Answer the following questions. Any formal proofs should be typed according to the usual mathematical conventions, including typeface rules (e.g., italic variable names, emphasized labels for theorems and proofs, etc.)
Exercise 5 in section 3.2 of our textbook, giving a formal proof if you decide the statement is true. (Exercise 5 asks you to consider the statement that for all integers \(a\) and \(b\), if \(ab\) is even then \(a\) is even or \(b\) is even, and to either prove the statement true or give a counter-example to show that it is false.)
Formally prove that for all integers \(n\), \(n\) is divisible by 6 if and only if \(n\) is divisible by 2 and \(n\) is divisible by 3. (Hint: the proposition explored in Question 1 might be helpful somewhere in your proof.)
Give a formal proof for the conjecture that if \(A\) and \(B\) are sets and \(A \ne B\), then either \(A \nsubseteq B\) or \(B \nsubseteq A\).

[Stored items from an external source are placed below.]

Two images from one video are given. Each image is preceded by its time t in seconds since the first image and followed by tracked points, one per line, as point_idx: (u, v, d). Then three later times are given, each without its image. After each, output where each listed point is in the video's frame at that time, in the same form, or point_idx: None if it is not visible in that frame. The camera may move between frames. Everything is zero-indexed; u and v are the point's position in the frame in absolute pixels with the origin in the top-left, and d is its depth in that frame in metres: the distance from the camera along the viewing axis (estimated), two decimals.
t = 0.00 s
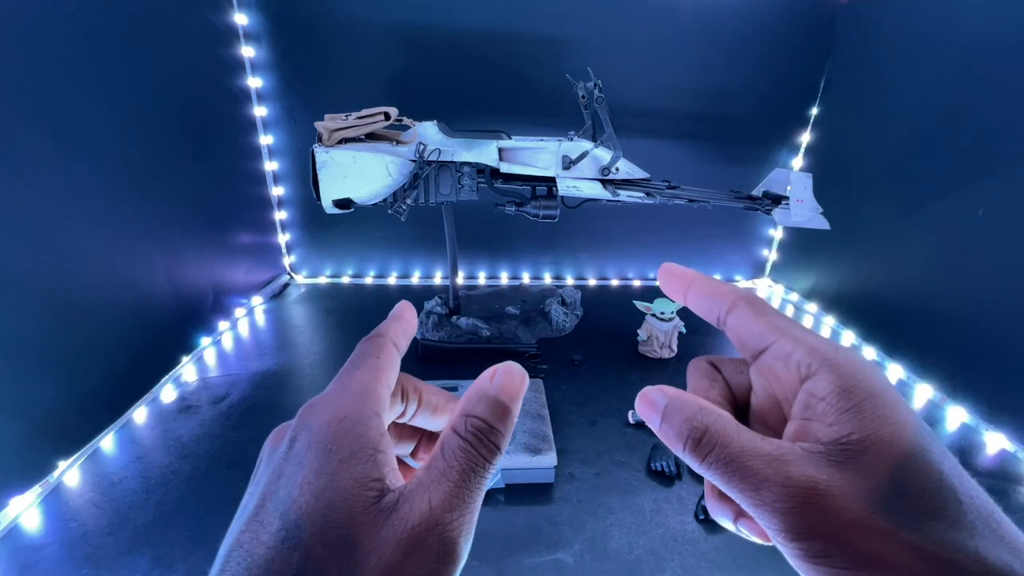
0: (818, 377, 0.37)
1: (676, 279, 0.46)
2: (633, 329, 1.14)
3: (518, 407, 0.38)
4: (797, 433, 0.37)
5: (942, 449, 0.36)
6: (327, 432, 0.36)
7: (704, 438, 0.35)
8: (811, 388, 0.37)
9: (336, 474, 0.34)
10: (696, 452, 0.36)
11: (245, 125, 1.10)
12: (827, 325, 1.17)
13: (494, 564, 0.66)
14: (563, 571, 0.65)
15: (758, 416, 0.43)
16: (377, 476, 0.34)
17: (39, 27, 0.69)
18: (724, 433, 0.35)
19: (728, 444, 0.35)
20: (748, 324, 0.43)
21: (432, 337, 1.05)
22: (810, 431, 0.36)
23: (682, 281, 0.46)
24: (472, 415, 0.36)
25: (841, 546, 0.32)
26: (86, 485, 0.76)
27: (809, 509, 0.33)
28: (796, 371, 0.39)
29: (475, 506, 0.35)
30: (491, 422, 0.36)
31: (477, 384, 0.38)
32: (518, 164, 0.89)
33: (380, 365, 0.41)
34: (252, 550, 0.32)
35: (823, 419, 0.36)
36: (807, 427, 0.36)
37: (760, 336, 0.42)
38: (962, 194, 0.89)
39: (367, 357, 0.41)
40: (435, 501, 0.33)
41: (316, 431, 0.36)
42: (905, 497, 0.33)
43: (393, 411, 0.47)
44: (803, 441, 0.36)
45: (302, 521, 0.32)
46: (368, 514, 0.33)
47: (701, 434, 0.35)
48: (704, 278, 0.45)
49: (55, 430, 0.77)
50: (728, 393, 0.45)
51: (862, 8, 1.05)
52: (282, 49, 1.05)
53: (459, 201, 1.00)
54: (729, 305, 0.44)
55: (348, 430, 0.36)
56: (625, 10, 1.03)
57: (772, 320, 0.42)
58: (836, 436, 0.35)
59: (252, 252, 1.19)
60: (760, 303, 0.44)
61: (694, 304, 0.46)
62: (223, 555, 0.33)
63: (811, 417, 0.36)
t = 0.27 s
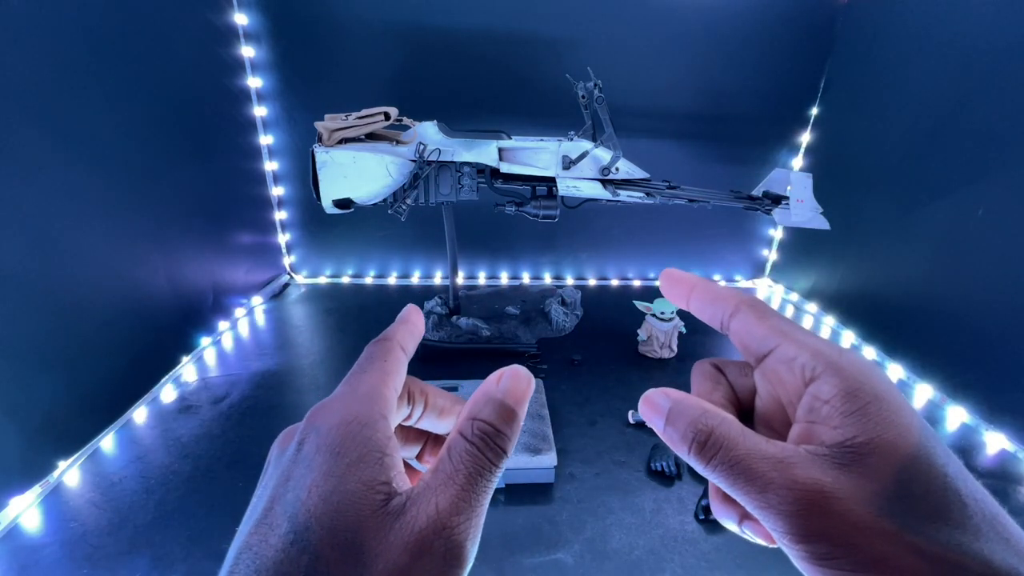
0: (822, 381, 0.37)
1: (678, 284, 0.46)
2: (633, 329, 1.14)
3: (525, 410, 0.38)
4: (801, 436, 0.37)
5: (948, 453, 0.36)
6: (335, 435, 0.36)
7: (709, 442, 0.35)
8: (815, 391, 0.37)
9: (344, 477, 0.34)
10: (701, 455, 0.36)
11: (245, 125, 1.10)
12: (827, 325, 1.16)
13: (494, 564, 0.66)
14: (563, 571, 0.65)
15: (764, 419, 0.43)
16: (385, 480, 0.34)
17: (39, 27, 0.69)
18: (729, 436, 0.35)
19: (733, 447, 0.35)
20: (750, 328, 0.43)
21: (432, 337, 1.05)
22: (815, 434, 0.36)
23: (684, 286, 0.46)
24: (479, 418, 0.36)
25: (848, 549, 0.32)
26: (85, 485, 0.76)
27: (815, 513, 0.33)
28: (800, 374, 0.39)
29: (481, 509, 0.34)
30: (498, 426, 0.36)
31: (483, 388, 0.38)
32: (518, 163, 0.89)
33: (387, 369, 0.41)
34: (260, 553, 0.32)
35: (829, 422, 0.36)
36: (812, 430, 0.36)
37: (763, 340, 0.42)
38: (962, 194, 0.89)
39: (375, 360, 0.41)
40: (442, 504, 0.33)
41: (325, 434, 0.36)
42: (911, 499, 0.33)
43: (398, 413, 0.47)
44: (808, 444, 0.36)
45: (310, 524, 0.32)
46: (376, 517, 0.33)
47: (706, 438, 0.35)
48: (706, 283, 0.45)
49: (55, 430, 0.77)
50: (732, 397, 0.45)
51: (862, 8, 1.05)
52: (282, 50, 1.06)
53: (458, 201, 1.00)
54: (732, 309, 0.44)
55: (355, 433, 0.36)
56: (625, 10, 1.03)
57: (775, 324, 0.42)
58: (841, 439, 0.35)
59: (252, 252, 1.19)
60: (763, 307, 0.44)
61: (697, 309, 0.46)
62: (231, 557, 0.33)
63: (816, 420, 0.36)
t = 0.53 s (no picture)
0: (820, 382, 0.37)
1: (674, 287, 0.46)
2: (633, 329, 1.14)
3: (519, 413, 0.38)
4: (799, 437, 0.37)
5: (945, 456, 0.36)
6: (329, 438, 0.36)
7: (707, 443, 0.35)
8: (813, 393, 0.37)
9: (338, 480, 0.34)
10: (699, 457, 0.36)
11: (245, 125, 1.10)
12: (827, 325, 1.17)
13: (494, 564, 0.66)
14: (563, 571, 0.65)
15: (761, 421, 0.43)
16: (378, 484, 0.34)
17: (39, 27, 0.69)
18: (727, 438, 0.35)
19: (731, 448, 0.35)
20: (749, 331, 0.43)
21: (432, 337, 1.05)
22: (813, 436, 0.36)
23: (682, 289, 0.46)
24: (473, 421, 0.36)
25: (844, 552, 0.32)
26: (85, 485, 0.76)
27: (813, 514, 0.32)
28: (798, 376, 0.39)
29: (475, 512, 0.34)
30: (493, 429, 0.36)
31: (478, 391, 0.38)
32: (518, 163, 0.89)
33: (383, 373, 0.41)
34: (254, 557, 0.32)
35: (826, 424, 0.36)
36: (810, 431, 0.36)
37: (762, 342, 0.42)
38: (962, 194, 0.89)
39: (371, 363, 0.41)
40: (436, 508, 0.33)
41: (318, 437, 0.36)
42: (908, 500, 0.33)
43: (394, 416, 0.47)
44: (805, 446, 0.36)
45: (304, 528, 0.32)
46: (370, 521, 0.33)
47: (704, 439, 0.35)
48: (703, 286, 0.45)
49: (55, 430, 0.76)
50: (730, 398, 0.45)
51: (862, 8, 1.05)
52: (282, 49, 1.05)
53: (458, 201, 1.00)
54: (730, 312, 0.44)
55: (349, 437, 0.36)
56: (625, 10, 1.03)
57: (773, 326, 0.42)
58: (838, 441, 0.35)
59: (252, 252, 1.19)
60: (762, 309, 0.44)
61: (695, 311, 0.46)
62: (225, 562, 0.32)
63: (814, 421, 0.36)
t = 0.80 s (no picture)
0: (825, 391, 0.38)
1: (676, 298, 0.46)
2: (633, 329, 1.14)
3: (519, 419, 0.38)
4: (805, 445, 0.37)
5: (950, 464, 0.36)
6: (328, 443, 0.36)
7: (714, 449, 0.35)
8: (817, 401, 0.38)
9: (336, 485, 0.34)
10: (706, 463, 0.36)
11: (245, 125, 1.10)
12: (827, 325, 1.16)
13: (494, 564, 0.66)
14: (563, 570, 0.65)
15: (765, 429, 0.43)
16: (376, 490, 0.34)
17: (39, 27, 0.69)
18: (732, 444, 0.35)
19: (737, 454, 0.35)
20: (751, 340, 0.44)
21: (432, 337, 1.05)
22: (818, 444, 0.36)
23: (682, 300, 0.46)
24: (472, 426, 0.36)
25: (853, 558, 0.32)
26: (86, 484, 0.76)
27: (821, 520, 0.32)
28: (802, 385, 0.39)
29: (473, 517, 0.34)
30: (493, 435, 0.36)
31: (478, 396, 0.38)
32: (518, 163, 0.89)
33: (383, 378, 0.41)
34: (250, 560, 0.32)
35: (832, 432, 0.36)
36: (816, 439, 0.37)
37: (765, 351, 0.43)
38: (962, 194, 0.89)
39: (372, 368, 0.41)
40: (433, 513, 0.33)
41: (317, 441, 0.36)
42: (916, 508, 0.33)
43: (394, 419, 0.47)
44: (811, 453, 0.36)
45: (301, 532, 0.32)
46: (367, 526, 0.32)
47: (711, 445, 0.35)
48: (703, 298, 0.45)
49: (55, 430, 0.76)
50: (733, 406, 0.45)
51: (862, 7, 1.05)
52: (282, 49, 1.05)
53: (458, 201, 1.00)
54: (732, 322, 0.44)
55: (348, 442, 0.36)
56: (625, 9, 1.03)
57: (776, 336, 0.43)
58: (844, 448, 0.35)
59: (252, 252, 1.19)
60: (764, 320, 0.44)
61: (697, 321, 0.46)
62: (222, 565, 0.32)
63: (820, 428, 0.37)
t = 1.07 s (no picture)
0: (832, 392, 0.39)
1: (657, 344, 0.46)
2: (633, 329, 1.14)
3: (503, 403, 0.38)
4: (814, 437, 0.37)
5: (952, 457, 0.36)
6: (313, 420, 0.36)
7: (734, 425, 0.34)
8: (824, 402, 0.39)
9: (318, 461, 0.34)
10: (723, 439, 0.34)
11: (245, 125, 1.10)
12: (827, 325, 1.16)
13: (494, 564, 0.66)
14: (563, 570, 0.65)
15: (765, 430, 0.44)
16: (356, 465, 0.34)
17: (39, 27, 0.69)
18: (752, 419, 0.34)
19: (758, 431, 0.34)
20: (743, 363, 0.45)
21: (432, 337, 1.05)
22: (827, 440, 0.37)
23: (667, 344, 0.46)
24: (457, 406, 0.36)
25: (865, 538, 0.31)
26: (85, 484, 0.76)
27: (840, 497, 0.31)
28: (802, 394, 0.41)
29: (453, 495, 0.34)
30: (478, 415, 0.36)
31: (463, 378, 0.38)
32: (518, 163, 0.89)
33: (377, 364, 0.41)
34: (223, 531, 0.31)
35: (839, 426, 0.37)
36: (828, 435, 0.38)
37: (762, 365, 0.44)
38: (962, 194, 0.89)
39: (370, 355, 0.41)
40: (413, 486, 0.33)
41: (299, 416, 0.36)
42: (926, 488, 0.33)
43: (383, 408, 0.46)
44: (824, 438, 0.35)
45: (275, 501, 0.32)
46: (345, 498, 0.32)
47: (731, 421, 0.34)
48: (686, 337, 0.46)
49: (55, 431, 0.76)
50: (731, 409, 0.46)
51: (862, 7, 1.05)
52: (282, 49, 1.06)
53: (458, 201, 1.00)
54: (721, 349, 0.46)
55: (331, 420, 0.36)
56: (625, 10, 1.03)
57: (769, 348, 0.44)
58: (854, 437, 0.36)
59: (252, 252, 1.19)
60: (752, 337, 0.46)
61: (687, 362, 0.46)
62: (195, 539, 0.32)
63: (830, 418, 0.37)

I will grade this exercise during one of your weekly individual meetings with me. That meeting should happen on or before the “Grade By” date above. During the meeting I will look at your solution, ask you any questions I have about it, answer questions you have, etc. Sign up for the meeting via Google calendar. Please have a written solution to the exercise ready to share with me during your meeting, as that will speed the process along.